INPUT FOR THIS TASK -
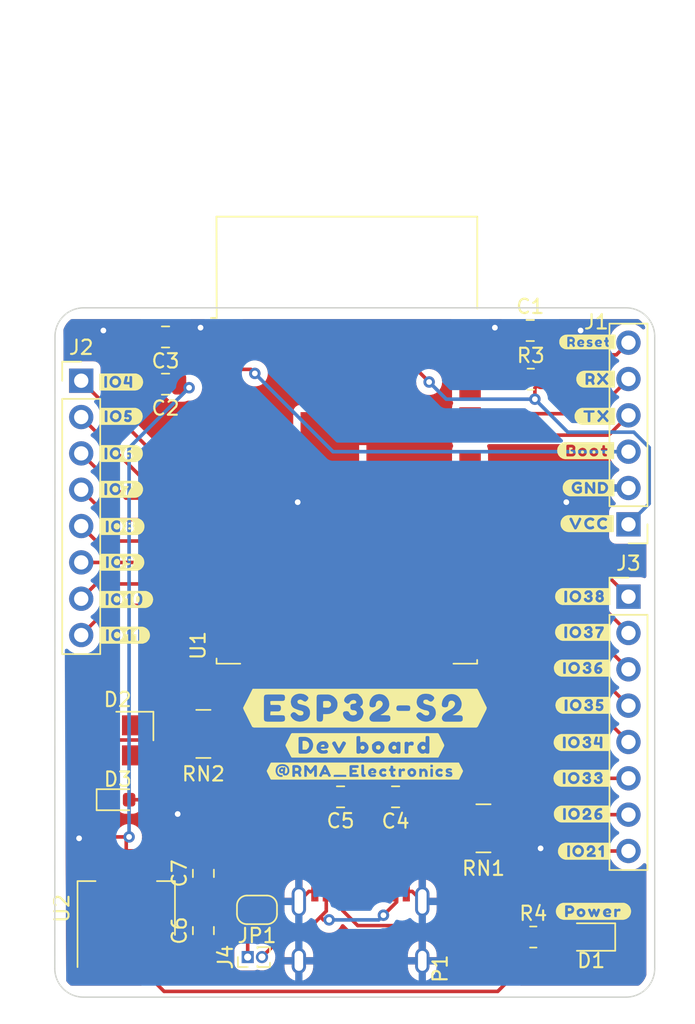
<source format=kicad_pcb>
(kicad_pcb (version 20210228) (generator pcbnew)

  (general
    (thickness 1.6)
  )

  (paper "A4")
  (layers
    (0 "F.Cu" signal)
    (31 "B.Cu" signal)
    (32 "B.Adhes" user "B.Adhesive")
    (33 "F.Adhes" user "F.Adhesive")
    (34 "B.Paste" user)
    (35 "F.Paste" user)
    (36 "B.SilkS" user "B.Silkscreen")
    (37 "F.SilkS" user "F.Silkscreen")
    (38 "B.Mask" user)
    (39 "F.Mask" user)
    (40 "Dwgs.User" user "User.Drawings")
    (41 "Cmts.User" user "User.Comments")
    (42 "Eco1.User" user "User.Eco1")
    (43 "Eco2.User" user "User.Eco2")
    (44 "Edge.Cuts" user)
    (45 "Margin" user)
    (46 "B.CrtYd" user "B.Courtyard")
    (47 "F.CrtYd" user "F.Courtyard")
    (48 "B.Fab" user)
    (49 "F.Fab" user)
    (50 "User.1" user)
    (51 "User.2" user)
    (52 "User.3" user)
    (53 "User.4" user)
    (54 "User.5" user)
    (55 "User.6" user)
    (56 "User.7" user)
    (57 "User.8" user)
    (58 "User.9" user)
  )

  (setup
    (pad_to_mask_clearance 0)
    (pcbplotparams
      (layerselection 0x00010fc_ffffffff)
      (disableapertmacros false)
      (usegerberextensions false)
      (usegerberattributes true)
      (usegerberadvancedattributes true)
      (creategerberjobfile true)
      (svguseinch false)
      (svgprecision 6)
      (excludeedgelayer true)
      (plotframeref false)
      (viasonmask false)
      (mode 1)
      (useauxorigin true)
      (hpglpennumber 1)
      (hpglpenspeed 20)
      (hpglpendiameter 15.000000)
      (dxfpolygonmode true)
      (dxfimperialunits true)
      (dxfusepcbnewfont true)
      (psnegative false)
      (psa4output false)
      (plotreference true)
      (plotvalue true)
      (plotinvisibletext false)
      (sketchpadsonfab false)
      (subtractmaskfromsilk false)
      (outputformat 1)
      (mirror false)
      (drillshape 0)
      (scaleselection 1)
      (outputdirectory "gerbers")
    )
  )


  (net 0 "")
  (net 1 "GND")
  (net 2 "Reset")
  (net 3 "VCC")
  (net 4 "/D+")
  (net 5 "/D-")
  (net 6 "VBUS")
  (net 7 "Net-(D1-Pad2)")
  (net 8 "Net-(D2-Pad3)")
  (net 9 "Net-(D2-Pad2)")
  (net 10 "Net-(D2-Pad1)")
  (net 11 "Net-(D3-Pad2)")
  (net 12 "VSS")
  (net 13 "RX")
  (net 14 "TX")
  (net 15 "Boot")
  (net 16 "Net-(J2-Pad8)")
  (net 17 "Net-(J2-Pad6)")
  (net 18 "Net-(J2-Pad4)")
  (net 19 "Net-(J2-Pad2)")
  (net 20 "Net-(J2-Pad7)")
  (net 21 "Net-(J2-Pad5)")
  (net 22 "Net-(J2-Pad3)")
  (net 23 "Net-(J2-Pad1)")
  (net 24 "Net-(J3-Pad8)")
  (net 25 "Net-(J3-Pad6)")
  (net 26 "Net-(J3-Pad4)")
  (net 27 "Net-(J3-Pad2)")
  (net 28 "Net-(J3-Pad7)")
  (net 29 "Net-(J3-Pad5)")
  (net 30 "Net-(J3-Pad3)")
  (net 31 "Net-(J3-Pad1)")
  (net 32 "unconnected-(P1-PadA8)")
  (net 33 "Net-(P1-PadB5)")
  (net 34 "Net-(P1-PadA5)")
  (net 35 "unconnected-(P1-PadB8)")
  (net 36 "/SDA")
  (net 37 "/SCL")
  (net 38 "unconnected-(RN1-Pad5)")
  (net 39 "unconnected-(RN1-Pad6)")
  (net 40 "unconnected-(RN1-Pad4)")
  (net 41 "unconnected-(RN1-Pad3)")
  (net 42 "Blue")
  (net 43 "Red")
  (net 44 "Green")
  (net 45 "Attention")
  (net 46 "/SDB")
  (net 47 "unconnected-(U1-Pad4)")
  (net 48 "unconnected-(U1-Pad5)")
  (net 49 "unconnected-(U1-Pad6)")
  (net 50 "unconnected-(U1-Pad36)")
  (net 51 "unconnected-(U1-Pad39)")
  (net 52 "unconnected-(U1-Pad40)")
  (net 53 "unconnected-(U1-Pad35)")
  (net 54 "unconnected-(U1-Pad34)")
  (net 55 "unconnected-(U1-Pad33)")
  (net 56 "Net-(C6-Pad1)")

  (footprint "LED_SMD:LED_0603_1608Metric" (layer "F.Cu") (at 127.6125 102))

  (footprint "Resistor_SMD:R_Array_Convex_4x0603" (layer "F.Cu") (at 153.2 104 180))

  (footprint "Capacitor_SMD:C_0805_2012Metric" (layer "F.Cu") (at 147.05 101.8))

  (footprint "buzzardLabel" (layer "F.Cu") (at 160.3 95.4))

  (footprint "NFCBusiness:W" (layer "F.Cu") (at 138 103.2))

  (footprint "buzzardLabel" (layer "F.Cu") (at 144.9 100))

  (footprint "buzzardLabel" (layer "F.Cu") (at 144.91 95.6))

  (footprint "buzzardLabel" (layer "F.Cu") (at 160.2 92.8))

  (footprint "Dragos:EKINGLUX-E6" (layer "F.Cu") (at 127.5 97.85))

  (footprint "buzzardLabel" (layer "F.Cu") (at 160.3 90.3))

  (footprint "buzzardLabel" (layer "F.Cu") (at 144.905 98.2))

  (footprint "Capacitor_SMD:C_0805_2012Metric" (layer "F.Cu") (at 130.95 69.65 180))

  (footprint "buzzardLabel" (layer "F.Cu") (at 160.9 109.8))

  (footprint "buzzardLabel" (layer "F.Cu") (at 128 90.5))

  (footprint "Capacitor_SMD:C_0805_2012Metric" (layer "F.Cu") (at 133.6 111.15 90))

  (footprint "buzzardLabel" (layer "F.Cu") (at 160.4 105.6))

  (footprint "buzzardLabel" (layer "F.Cu") (at 160.3 87.8))

  (footprint "buzzardLabel" (layer "F.Cu") (at 160.2 98))

  (footprint "buzzardLabel" (layer "F.Cu") (at 161.15 75.2))

  (footprint "buzzardLabel" (layer "F.Cu") (at 127.7 72.8))

  (footprint "Connector_PinHeader_1.00mm:PinHeader_1x02_P1.00mm_Vertical" (layer "F.Cu") (at 136.7 113 90))

  (footprint "buzzardLabel" (layer "F.Cu") (at 160.7 80.2))

  (footprint "buzzardLabel" (layer "F.Cu") (at 127.7 80.3))

  (footprint "buzzardLabel" (layer "F.Cu") (at 127.8 85.4))

  (footprint "Capacitor_SMD:C_0805_2012Metric" (layer "F.Cu") (at 156.475 69.2))

  (footprint "Connector_PinHeader_2.54mm:PinHeader_1x08_P2.54mm_Vertical" (layer "F.Cu") (at 125.05 72.71))

  (footprint "Resistor_SMD:R_0805_2012Metric" (layer "F.Cu") (at 156.6875 111.6))

  (footprint "LED_SMD:LED_0805_2012Metric" (layer "F.Cu") (at 160.7375 111.6 180))

  (footprint "Capacitor_SMD:C_0805_2012Metric" (layer "F.Cu") (at 130.95 72.95 180))

  (footprint "buzzardLabel" (layer "F.Cu") (at 127.7 77.8))

  (footprint "buzzardLabel" (layer "F.Cu") (at 160.2 100.5))

  (footprint "Resistor_SMD:R_0805_2012Metric" (layer "F.Cu") (at 156.5125 72.6))

  (footprint "buzzardLabel" (layer "F.Cu") (at 160.2 103))

  (footprint "Capacitor_SMD:C_0805_2012Metric" (layer "F.Cu") (at 143.2 101.8 180))

  (footprint "Connector_PinHeader_2.54mm:PinHeader_1x06_P2.54mm_Vertical" (layer "F.Cu") (at 163.35 82.75 180))

  (footprint "buzzardLabel" (layer "F.Cu") (at 128.1 88))

  (footprint "Jumper:SolderJumper-2_P1.3mm_Bridged_RoundedPad1.0x1.5mm" (layer "F.Cu") (at 137.35 109.7 180))

  (footprint "Connector_PinHeader_2.54mm:PinHeader_1x08_P2.54mm_Vertical" (layer "F.Cu") (at 163.35 87.805))

  (footprint "RF_Module:ESP32-S2-WROVER" (layer "F.Cu")
    (tedit 5E764C18) (tstamp c96a9da5-5bc0-4d12-b67a-17f4913c3f65)
    (at 143.64 80.69)
    (descr "ESP32-S2-WROVER(-I) 2.4 GHz Wi-Fi https://www.espressif.com/sites/default/files/documentation/esp32-s2-wroom_esp32-s2-wroom-i_datasheet_en.pdf")
    (tags "ESP32-S2  ESP32  WIFI")
    (property "Sheetfile" "DualingDev-S2.kicad_sch")
    (property "Sheetname" "")
    (path "/7e8e4780-6b97-4d07-8f5e-7fae0f34c6ac")
    (attr smd)
    (fp_text reference "U1" (at -10.41 10.53 90) (layer "F.SilkS")
      (effects (font (size 1 1) (thickness 0.15)))
      (tstamp 28e5bd2b-06b8-466a-8a8d-e7407a201c45)
    )
    (fp_text value "ESP32-S2-WROVER" (at 0.04 13.145 180) (layer "F.Fab")
      (effects (font (size 1 1) (thickness 0.15)))
      (tstamp 7e156bee-a9d4-42a1-8f56-eab83fcf2d42)
    )
    (fp_text user "KEEP-OUT ZONE" (at 0 -27.09) (layer "Cmts.User")
      (effects (font (size 2 2) (thickness 0.15)))
      (tstamp 679643a6-2e3f-4d40-8bd1-ba7480892606)
    )
    (fp_text user "ANTENNA" (at 0 -16.15) (layer "Cmts.User")
      (effects (font (size 1.25 1.25) (thickness 0.15)))
      (tstamp ab84c73a-a171-4421-945f-97376a351f36)
    )
    (fp_text user "${REFERENCE}" (at 0 0) (layer "F.Fab")
      (effects (font (size 1 1) (thickness 0.15)))
      (tstamp 5ebdeb39-348c-4e4c-a405-e862eaf3e74c)
    )
    (fp_line (start -9.125 -19.45) (end 9.13 -19.45) (layer "F.SilkS") (width 0.12) (tstamp 1423c9cf-3c73-4d55-a2a2-6084446f5bb9))
    (fp_line (start -9.11 -12.37) (end -9.5 -12.37) (layer "F.SilkS") (width 0.12) (tstamp 967f1817-bef1-4933-b8c4-ff9ed1e79072))
    (fp_line (start -9.12 11.44) (end -9.12 11.8) (layer "F.SilkS") (width 0.12) (tstamp a8e09736-c0f8-4ed5-a0d2-a005b84f37f5))
    (fp_line (start -9.12 11.8) (end -7.46 11.8) (layer "F.SilkS") (width 0.12) (tstamp c0485808-acc6-4764-b062-b2c75bf87064))
    (fp_line (start -9.11 -12.37) (end -9.125 -19.45) (layer "F.SilkS") (width 0.12) (tstamp d0055de3-1d19-4374-b97e-ed744f6e556b))
    (fp_line (start 9.12 11.54) (end 9.12 11.8) (layer "F.SilkS") (width 0.12) (tstamp d36a6a79-2f82-4699-8d66-b960e86ce150))
    (fp_line (start 9.13 -13.03) (end 9.13 -19.45) (layer "F.SilkS") (width 0.12) (tstamp de89a9f7-0578-456d-b9a7-e0a15acc409c))
    (fp_line (start 9.12 11.8) (end 7.46 11.8) (layer "F.SilkS") (width 0.12) (tstamp f4eef8fa-a20a-425e-abf3-d680b757e198))
    (fp_line (start -24 -13.023) (end 24 -13.023) (layer "Dwgs.User") (width 0.12) (tstamp 12327563-6b7f-4c46-8d74-c2b9504593c8))
    (fp_line (start 13.28 -34.32) (end -7.99 -13.03) (layer "Dwgs.User") (width 0.12) (tstamp 21c44f9b-865b-451f-8b42-bf475a0a3a98))
    (fp_line (start -1.73 -34.32) (end -23 -13.03) (layer "Dwgs.User") (width 0.12) (tstamp 37492750-5f65-4ffd-8b66-c90f6ca5d6b2))
    (fp_line (start 23.28 -34.32) (end 2 -13.03) (layer "Dwgs.User") (width 0.12) (tstamp 4215fa64-adb4-45f1-ac15-e1631ccac807))
    (fp_line (start -21.69 -34.32) (end -23.99 -32.02) (layer "Dwgs.User") (width 0.12) (tstamp 47b2b7b6-ccbc-4b9b-94a3-a68ffcf571ee))
    (fp_line (start -6.7 -34.32) (end -24 -17.01) (layer "Dwgs.User") (width 0.12) (tstamp 48a6a158-39bc-48bf-8c55-0d39270c8d0b))
    (fp_line (start 8.26 -34.32) (end -13.01 -13.02) (layer "Dwgs.User") (width 0.12) (tstamp 59a72d75-35eb-4509-9e96-bb8ab9f7e7ed))
    (fp_line (start -16.69 -34.32) (end -24 -27) (layer "Dwgs.User") (width 0.12) (tstamp 66446bc4-5adb-4121-bd31-44c035cf909e))
    (fp_line (start 24 -30.04) (end 7.01 -13.03) (layer "Dwgs.User") (width 0.12) (tstamp 6e29fc52-571c-4d2a-9616-2d6bdbd4f9de))
    (fp_line (start 24 -25.02) (end 12 -13.03) (layer "Dwgs.User") (width 0.12) (tstamp 87644bfb-a3b1-4a10-8481-80a0160884fa))
    (fp_line (start 18.31 -34.32) (end -2.95 -13.03) (layer "Dwgs.User") (width 0.12) (tstamp 9f11228a-41e0-4dec-9f3c-7356cd39779e))
    (fp_line (start -24 -34.323) (end 24 -34.323) (layer "Dwgs.User") (width 0.12) (tstamp a1837284-88b3-4bb7-92e6-4827e83a6ed4))
    (fp_line (start -11.69 -34.32) (end -24 -22.01) (layer "Dwgs.User") (width 0.12) (tstamp aa30aab1-2e17-4598-bb79-4e1d0b352002))
    (fp_line (start 24 -20.04) (end 17 -13.03) (layer "Dwgs.User") (width 0.12) (tstamp b7532ed9-009e-48b5-97af-c9ef38cf0db2))
    (fp_line (start 24 -15.03) (end 22 -13.03) (layer "Dwgs.User") (width 0.12) (tstamp bb6ae172-6561-4bce-80cf-c2d1413b06ab))
    (fp_line (start -24 -34.323) (end -24 -13.023) (layer "Dwgs.User") (width 0.12) (tstamp c6d1f641-7b37-4bc9-bc07-458af52db72a))
    (fp_line (start 3.27 -34.32) (end -18 -13.03) (layer "Dwgs.User") (width 0.12) (tstamp c961f2dd-d6d4-445e-a095-d56fae0d703e))
    (fp_line (start 24 -34.323) (end 24 -13.023) (layer "Dwgs.User") (width 0.12) (tstamp d328e056-fdfc-4b2f-b166-bf86461bd47e))
    (fp_line (start -9.63 -12.77) (end -9.63 12.47) (layer "F.CrtYd") (width 0.05) (tstamp 1606b888-5eff-48f0-a699-544b1130c462))
    (fp_line (start -24.25 -34.57) (end -24.25 -12.77) (layer "F.CrtYd") (width 0.05) (tstamp 60b3e18b-4da2-4ffb-ae98-6441e78e1d14))
    (fp_line (start 24.25 -12.77) (end 24.25 -34.57) (layer "F.CrtYd") (width 0.05) (tstamp 6fcfb8d6-2e70-454d-bb47-c120fc193e5a))
    (fp_line (start 24.25 -34.57) (end -24.25 -34.57) (layer "F.CrtYd") (width 0.05) (tstamp 70597eb5-cd48-4d35-89f5-1f3e36005c23))
    (fp_line (start 9.63 12.47) (end 9.63 -12.77) (layer "F.CrtYd") (width 0.05) (tstamp 7d5f4da2-9e03-41db-a733-b1838046e71c))
    (fp_line (start -9.63 12.47) (end 9.63 12.47) (layer "F.CrtYd") (width 0.05) (tstamp 839480a2-a937-4186-9c3c-16bdb03af571))
    (fp_line (start -24.25 -12.77) (end -9.63 -12.77) (layer "F.CrtYd") (width 0.05) (tstamp 8a7ba318-61fd-4c37-ac3d-2b306881830d))
    (fp_line (start 9.63 -12.77) (end 24.25 -12.77) (layer "F.CrtYd") (width 0.05) (tstamp a1dc3d09-4f48-47a3-a1bf-a22635150cea))
    (fp_line (start -9 -19.32) (end -9 -13.02) (layer "F.Fab") (width 0.1) (tstamp 47892b82-9bb2-4281-9217-6b621071d742))
    (fp_line (start -9 -12.02) (end -8.5 -12.52) (layer "F.Fab") (width 0.1) (tstamp 64b73fb0-d89e-4343-9927-363af84bf21b))
    (fp_line (start -9 -12.02) (end -9 11.68) (layer "F.Fab") (width 0.1) (tstamp 6539489d-e8a6-45c2-a449-4f30156af139))
    (fp_line (start 9 -13.023) (end -9 -13.023) (layer "F.Fab") (width 0.1) (tstamp 69b14951-01f8-4156-be32-55f2aae3a316))
    (fp_line (start -9 11.68) (end 9 11.68) (layer "F.Fab") (width 0.1) (tstamp 76805141-eec6-4af1-83c2-195515ee5ad6))
    (fp_line (start -8.5 -12.52) (end -9 -13.02) (layer "F.Fab") (width 0.1) (tstamp 88bfb183-66e9-460c-a143-53f3285c2ab0))
    (fp_line (start 9 -19.32) (end 9 11.68) (layer "F.Fab") (width 0.1) (tstamp 97350de1-0f78-476e-a979-891aea374cf0))
    (fp_line (start -9 -19.323) (end 9 -19.323) (layer "F.Fab") (width 0.1) (tstamp eb33861b-17df-4dfd-83dc-4b68ee2a5bc4))
    (pad "1" smd rect (at -8.625 -11.775) (locked) (size 1.5 0.9) (layers "F.Cu" "F.Paste" "F.Mask")
      (net 1 "GND") (pinfunction "GND") (pintype "power_in") (tstamp 2f547ec0-54e0-47bd-a91c-f963d019d0ef))
    (pad "2" smd rect (at -8.625 -10.275) (locked) (size 1.5 0.9) (layers "F.Cu" "F.Paste" "F.Mask")
      (net 3 "VCC") (pinfunction "3V3") (pintype "power_in") (tstamp 9d35090e-7e29-4429-bc1c-62521fe53ccd))
    (pad "3" smd rect (at -8.625 -8.775) (locked) (size 1.5 0.9) (layers "F.Cu" "F.Paste" "F.Mask")
      (net 15 "Boot") (pinfunction "IO00") (pintype "bidirectional") (tstamp 2624590f-578b-4de1-bbc0-0d5a5f37fd61))
    (pad "4" smd rect (at -8.625 -7.275) (locked) (size 1.5 0.9) (layers "F.Cu" "F.Paste" "F.Mask")
      (net 47 "unconnected-(U1-Pad4)") (pinfunction "IO01") (pintype "bidirectional+no_connect") (tstamp 72453adc-31cc-4d11-ac07-608ab55063eb))
    (pad "5" smd rect (at -8.625 -5.775) (locked) (size 1.5 0.9) (layers "F.Cu" "F.Paste" "F.Mask")
      (net 48 "unconnected-(U1-Pad5)") (pinfunction "IO02") (pintype "bidirectional+no_connect") (tstamp 48e0f122-8a50-4607-80bc-14ffa71e28bc))
    (pad "6" smd rect (at -8.625 -4.275) (locked) (size 1.5 0.9) (layers "F.Cu" "F.Paste" "F.Mask")
      (net 49 "unconnected-(U1-Pad6)") (pinfunction "IO03") (pintype "bidirectional+no_connect") (tstamp e12d070e-ff10-4ffd-aa03-111e359d97cf))
    (pad "7" smd rect (at -8.625 -2.775) (locked) (size 1.5 0.9) (layers "F.Cu" "F.Paste" "F.Mask")
      (net 23 "Net-(J2-Pad1)") (pinfunction "IO04") (pintype "bidirectional") (tstamp 9b06a997-4dc0-436e-a19b-dda2ce6374f7))
    (pad "8" smd rect (at -8.625 -1.275) (locked) (size 1.5 0.9) (layers "F.Cu" "F.Paste" "F.Mask")
      (net 19 "Net-(J2-Pad2)") (pinfunction "IO05") (pintype "bidirectional") (tstamp d8e7fd8d-8024-445a-bc20-1455ca732cf0))
    (pad "9" smd rect (at -8.625 0.225) (locked) (size 1.5 0.9) (layers "F.Cu" "F.Paste" "F.Mask")
      (net 22 "Net-(J2-Pad3)") (pinfunction "IO06") (pintype "bidirectional") (tstamp daefe93d-6987-4702-9bd4-f6c0af1cf8b2))
    (pad "10" smd rect (at -8.625 1.725) (locked) (size 1.5 0.9) (layers "F.Cu" "F.Paste" "F.Mask")
      (net 18 "Net-(J2-Pad4)") (pinfunction "IO07") (pintype "bidirectional") (tstamp 1abf633b-ce91-4dfd-b50f-f6079158f78e))
    (pad "11" smd rect (at -8.625 3.225) (locked) (size 1.5 0.9) (layers "F.Cu" "F.Paste" "F.Mask")
      (net 21 "Net-(J2-Pad5)") (pinfunction "IO08") (pintype "bidirectional") (tstamp 99d0cf47-e205-44e3-b1bf-85d570749772))
    (pad "12" smd rect (at -8.625 4.725) (locked) (size 1.5 0.9) (layers "F.Cu" "F.Paste" "F.Mask")
      (net 17 "Net-(J2-Pad6)") (pinfunction "IO09") (pintype "bidirectional") (tstamp 1d5af9d5-70b6-4a0a-8662-9de51d1e0313))
    (pad "13" smd rect (at -8.625 6.225) (locked) (s
... [525205 chars truncated]
</source>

REQUIRED WORK -
Your answer should be the lines above that contain the word "Cmts", copied out.

FINISHED TASK -
    (41 "Cmts.User" user "User.Comments")
    (fp_text user "KEEP-OUT ZONE" (at 0 -27.09) (layer "Cmts.User")
    (fp_text user "ANTENNA" (at 0 -16.15) (layer "Cmts.User")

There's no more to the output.